Nguyen learned early about government services--and bureaucracy--because her parents volunteered her to translate for newly arrived immigrants. When she turned 18, she became a U.S. citizen and maintained the family tradition of changing her first name. She admits she was inspired to choose Madison by the Daryl Hannah movie Splash, which she watched over and over on video as a child--though her father prefers the association of founding father James Madison.

Nguyen's parents encouraged their children to pursue higher education--eight went on to graduate from college--and Nguyen said UCSC was the perfect school for her.

"I'd heard it was one of the most liberal campuses in California, and that students could voice their opinions without discrimination or being looked down upon," said Nguyen. "It was the right environment for me."

Although UCSC had fewer students of color than some other UC campuses, Nguyen said diversity is about more than numbers. "More important than a diverse student body is an atmosphere where you can say what you want to," she said. "In most of my classes, I was the only Vietnamese American, and maybe there were one or two other Asian Americans, but it was an opportunity to educate the students in our class about our backgrounds and experiences."

She pursued grassroots community activism, marching with farm workers during the drive to unionize strawberry workers, and she enjoyed working with faculty historians Gail Hershatter and Alice Yang Murray and sociology professor Helen Shapiro. "They were pretty amazing women, immersed in the academy but with a realistic approach," said Nguyen.

"I wanted to earn my doctorate and teach at the university level," said Nguyen. "I thought that was my calling until I got into this political scene."

Nguyen organized a "Rock and Vote" concert in San Jose that drew a crowd of nearly 17,000 and registered almost 5,000 new voters. Community leaders encouraged her to run for a vacancy on the Franklin-McKinley School Board. She did, and won. Her visibility increased after she was an outspoken critic of the way the San Jose Police Department handled the 2003 accidental shooting by an officer of a distraught Vietnamese American woman. Last January, when a vacancy opened up on the City Council after a member resigned, Nguyen had the experience and credibility to make a successful run.

"As a professor, you do influence people, but it's a very small circle," said Nguyen. "What I do now, I get to influence people from all walks of life, regardless of class, race, gender."

Forty-five percent of the residents of Nguyen's district are Latino, 35 percent are Vietnamese, and many are recent immigrants who work more than one job to make ends meet. "I don't see race--I see a reflection of myself growing up in Modesto," Nguyen said of her constituents. "I see the struggle and the desire to move forward."

Their needs have been overlooked for years, said Nguyen, who personally knocked on each door in her precinct twice during her grassroots campaign--three or four times, if you count the primary and runoff races.

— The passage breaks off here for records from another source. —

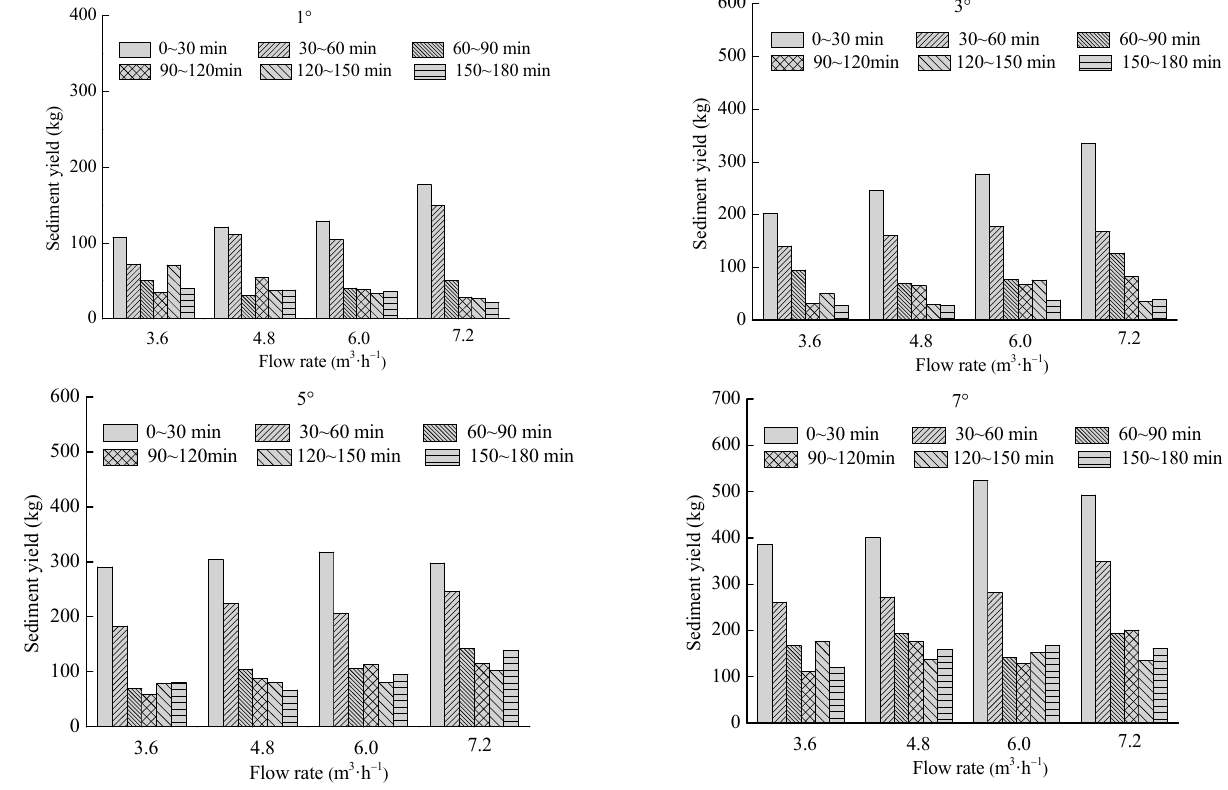
Figure 8. Sediment yield during different time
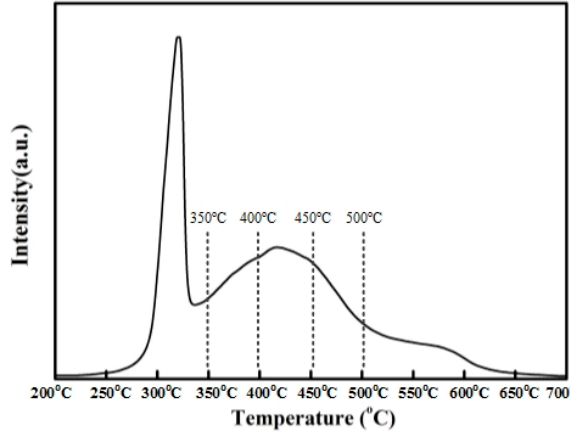
Figure 7. H 2 -TPR of catalyst precursors.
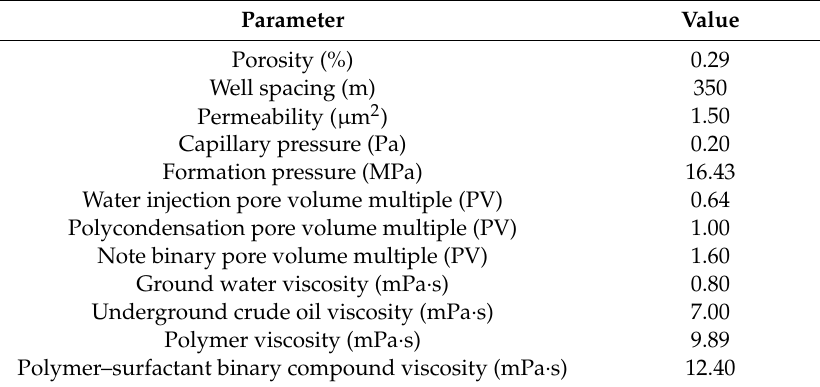
Table 1. Basic data of the JZ9-3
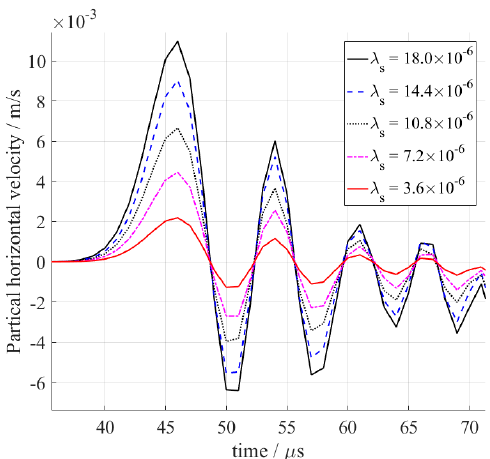
Figure 5. Received S0 Lamb waves with different magnetostriction coefficients.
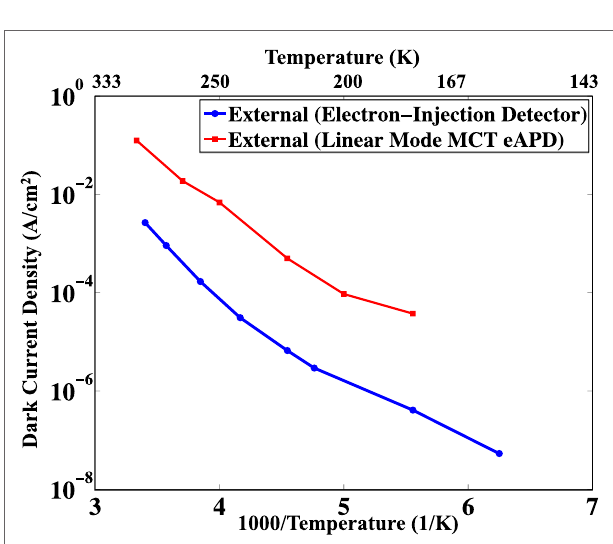
FiGURe 13 | The minimum number of photons that the ei detector can detect (~670 photons) is limited by the electronic noise from the post-detection circuitry amplifier noise (~2600 electrons root mean squared in 10 μ s pulse width) . Performance comparison with other SWIR detector technologies demonstrated that the electron-injection detectors offer more than three orders of magnitude better noise-equivalent sensitivity and Refaat et al.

"People who'd lived there 20 years said they'd never met a candidate before," marveled Nguyen. Asked if she feels she is inspiring a generation of Vietnamese American girls, Nguyen said, "Not just Vietnamese--minorities in general." Children as young as eight years old joined her on the campaign trail after school, and students in high school and college volunteered every day.

Because Nguyen was elected partway through the term, she will begin campaigning again in March. For now, she is concentrating on a "community agenda," with a focus on public safety, renovation of dilapidated community centers, building partnerships with neighborhood associations to improve blighted areas, and getting stalled plans for the first Vietnamese American Cultural Garden off the ground.

"I feel we can do so much good by 2006, and if I'm not re-elected, that's okay," said Nguyen. "I've read a lot of Gandhi, and my favorite quote is, 'You must be the change you want to see in the world.' That's what I want to do. I want to have a positive impact."